## Alıntılanan metin
———
Devrimci İşçi Partisi Girişimi 1 Mayıs'ta alanlardaydı! (DİP Girişimi - 03-05-2008)
İstanbul
İstanbul’da 1 Mayıs kutlamalarına Taksim’in işçilere, emekçilere kapatılmasından dolayı devlet terörü damgasını vurdu. Öncesinde yapılan bir dizi toplantının ardından son noktada başta planlanan üç konfederasyonun üç ayrı koldan Taksim’e giriş planı iptal edilerek tek buluşma yeri DİSK Genel Merkezi olarak belirlenince yüzlerce insan geceyi genel merkez binasında sabahlayarak geçirdi.
{mosimage} Polisin gün boyu hiçbir biçimde kitleyi toplatmayacağı ilk müdahalenin daha gün yeni ağardığı sırada, saat 6 sularında gerçekleşmesi ile ortaya çıktı. DİSK binasının önünde bekleyen kalabalığa polis tazyikli su ve gaz ile müdahale etti. Esas toplanma saati olan 10:00’a kadar bina önünde sonrasında tekrar tekrar toplanarak bekleyişe geçen kitleye polis her fırsatta defalarca müdahale ederek binanın içine dahi gaz atıp, tazyikli su sıktı. Bu sırada DİSK binasının çevresini de tam anlamıyla abluka altına alarak Şişli, Mecidiyeköy yönünden yürüyüşe geçmeye çalışan gruplara da sert bir şekilde panzerler ve çevik kuvvet polisleri ile müdahale edildi. Yapılan tüm pazarlıkların sonuçsuz kalması neticesinde DISK Genel Merkezi binasının çıkışında bir basın açıklaması yapan DİSK başkanı Süleyman Çelebi ile KESK başkanı İsmail Hakkı Tombul polisin orantısız güç kullandığını söyleyerek devlet terörünü kınadı, Taksim’in işçilere kapatılmasını protesto ederek eylemin sona erdiğini açıkladı.
Bu sırada çevrede de başka öbekler toplanma çabalarını sürdürüyorlardı. DİSK’in önündeki eylemin bitirilmesinin ardından konfederasyon başkanları AGOS önünde toplanan kitlenin yanına giderek orada da bir basın açıklaması yaptılar. Gün Taksim’e çıkan ara sokaklarda, mahallelerde çatışmalar ve polisin saldırısı devam etti. Polisin müdahaleleri sırasında çok sayıda insan gözaltına alınırken, yüzlerce insan da hiçbir kayıt tutulmadan hukuksuzca gözaltına alınarak minibüslerde saatlerce tutulup, polisin şiddetine maruz kaldı.
———
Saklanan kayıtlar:

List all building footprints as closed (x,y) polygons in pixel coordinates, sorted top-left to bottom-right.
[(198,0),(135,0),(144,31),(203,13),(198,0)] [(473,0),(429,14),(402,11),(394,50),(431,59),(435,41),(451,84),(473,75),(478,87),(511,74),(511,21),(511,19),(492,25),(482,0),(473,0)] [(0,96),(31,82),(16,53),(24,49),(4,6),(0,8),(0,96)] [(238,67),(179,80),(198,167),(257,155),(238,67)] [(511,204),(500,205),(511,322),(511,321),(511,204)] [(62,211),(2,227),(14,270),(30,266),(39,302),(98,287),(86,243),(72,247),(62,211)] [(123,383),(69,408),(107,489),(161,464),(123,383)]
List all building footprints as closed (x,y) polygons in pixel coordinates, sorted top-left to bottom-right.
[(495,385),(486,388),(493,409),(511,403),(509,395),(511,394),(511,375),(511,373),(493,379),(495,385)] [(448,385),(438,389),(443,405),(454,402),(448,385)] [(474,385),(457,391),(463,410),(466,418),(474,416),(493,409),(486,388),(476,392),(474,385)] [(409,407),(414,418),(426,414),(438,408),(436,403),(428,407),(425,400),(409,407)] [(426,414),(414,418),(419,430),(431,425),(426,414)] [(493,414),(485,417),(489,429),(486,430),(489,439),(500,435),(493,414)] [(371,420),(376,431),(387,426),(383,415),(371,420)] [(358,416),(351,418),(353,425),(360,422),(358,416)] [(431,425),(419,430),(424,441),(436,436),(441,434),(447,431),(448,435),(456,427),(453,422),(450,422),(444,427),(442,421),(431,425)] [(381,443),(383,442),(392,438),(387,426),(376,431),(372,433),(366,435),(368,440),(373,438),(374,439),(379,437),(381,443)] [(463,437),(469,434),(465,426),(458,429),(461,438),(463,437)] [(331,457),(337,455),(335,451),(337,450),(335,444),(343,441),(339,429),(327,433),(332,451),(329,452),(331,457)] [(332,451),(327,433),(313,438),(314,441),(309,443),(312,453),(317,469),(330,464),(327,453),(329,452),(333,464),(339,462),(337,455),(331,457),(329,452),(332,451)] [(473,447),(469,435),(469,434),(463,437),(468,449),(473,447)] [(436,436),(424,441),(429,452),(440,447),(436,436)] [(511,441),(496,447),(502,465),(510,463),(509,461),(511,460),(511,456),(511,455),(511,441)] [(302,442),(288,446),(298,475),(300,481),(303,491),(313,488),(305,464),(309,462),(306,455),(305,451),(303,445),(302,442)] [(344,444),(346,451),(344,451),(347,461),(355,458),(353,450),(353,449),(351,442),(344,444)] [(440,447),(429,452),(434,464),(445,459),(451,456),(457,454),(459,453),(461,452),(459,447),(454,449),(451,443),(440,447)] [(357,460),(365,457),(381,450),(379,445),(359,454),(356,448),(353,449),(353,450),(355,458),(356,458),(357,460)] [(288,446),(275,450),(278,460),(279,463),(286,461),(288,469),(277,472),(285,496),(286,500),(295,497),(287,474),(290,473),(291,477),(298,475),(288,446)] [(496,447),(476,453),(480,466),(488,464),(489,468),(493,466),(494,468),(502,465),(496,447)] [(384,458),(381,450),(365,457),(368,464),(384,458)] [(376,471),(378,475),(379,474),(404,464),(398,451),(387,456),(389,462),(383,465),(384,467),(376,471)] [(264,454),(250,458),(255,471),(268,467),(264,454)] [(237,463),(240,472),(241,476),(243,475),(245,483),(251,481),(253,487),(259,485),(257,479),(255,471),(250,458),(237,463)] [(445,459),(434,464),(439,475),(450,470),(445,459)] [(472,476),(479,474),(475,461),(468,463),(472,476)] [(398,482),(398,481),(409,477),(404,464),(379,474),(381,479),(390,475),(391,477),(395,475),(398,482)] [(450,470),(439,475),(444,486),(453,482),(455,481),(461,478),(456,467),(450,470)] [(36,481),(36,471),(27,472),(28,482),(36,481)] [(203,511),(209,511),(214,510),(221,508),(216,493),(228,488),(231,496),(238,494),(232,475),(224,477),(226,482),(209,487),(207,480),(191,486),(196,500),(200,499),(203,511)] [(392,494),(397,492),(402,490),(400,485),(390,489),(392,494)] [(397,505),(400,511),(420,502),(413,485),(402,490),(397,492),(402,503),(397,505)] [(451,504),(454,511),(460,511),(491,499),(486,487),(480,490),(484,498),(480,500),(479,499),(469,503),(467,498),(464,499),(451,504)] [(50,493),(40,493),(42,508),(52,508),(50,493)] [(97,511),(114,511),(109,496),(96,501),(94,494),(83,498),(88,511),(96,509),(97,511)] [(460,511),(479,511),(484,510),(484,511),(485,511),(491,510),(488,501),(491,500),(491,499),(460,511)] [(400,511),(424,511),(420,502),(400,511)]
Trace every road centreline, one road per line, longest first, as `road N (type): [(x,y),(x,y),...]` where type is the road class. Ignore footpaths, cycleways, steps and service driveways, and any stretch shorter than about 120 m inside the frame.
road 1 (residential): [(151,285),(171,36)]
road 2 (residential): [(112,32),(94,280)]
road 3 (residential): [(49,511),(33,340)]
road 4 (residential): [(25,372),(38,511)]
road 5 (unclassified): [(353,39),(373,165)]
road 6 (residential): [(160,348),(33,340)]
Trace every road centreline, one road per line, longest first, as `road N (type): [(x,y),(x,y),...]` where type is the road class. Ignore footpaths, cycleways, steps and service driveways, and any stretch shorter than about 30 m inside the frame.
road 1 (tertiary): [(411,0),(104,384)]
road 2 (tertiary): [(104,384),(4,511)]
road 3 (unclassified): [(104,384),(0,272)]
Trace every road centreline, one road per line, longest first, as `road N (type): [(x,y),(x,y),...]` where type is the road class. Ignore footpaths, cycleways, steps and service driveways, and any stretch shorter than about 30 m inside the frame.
———
## Yönerge ve koşullar
Yukarıdaki 1 Mayıs haberine göre aşağıdaki soruları yanıtlayın:
1. Polisin ilk müdahalesi saat kaç sularında gerçekleşti?
2. DİSK başkanı Süleyman Çelebi basın açıklamasını hangi konfederasyonun başkanıyla birlikte yaptı?
3. DİSK önündeki eylem bitirildikten sonra konfederasyon başkanları nerede toplanan kitlenin yanına gitti?

## Eksiksiz çıktı
1. Saat 6 sularında.
2. KESK başkanı İsmail Hakkı Tombul ile.
3. AGOS önünde toplanan kitlenin yanına.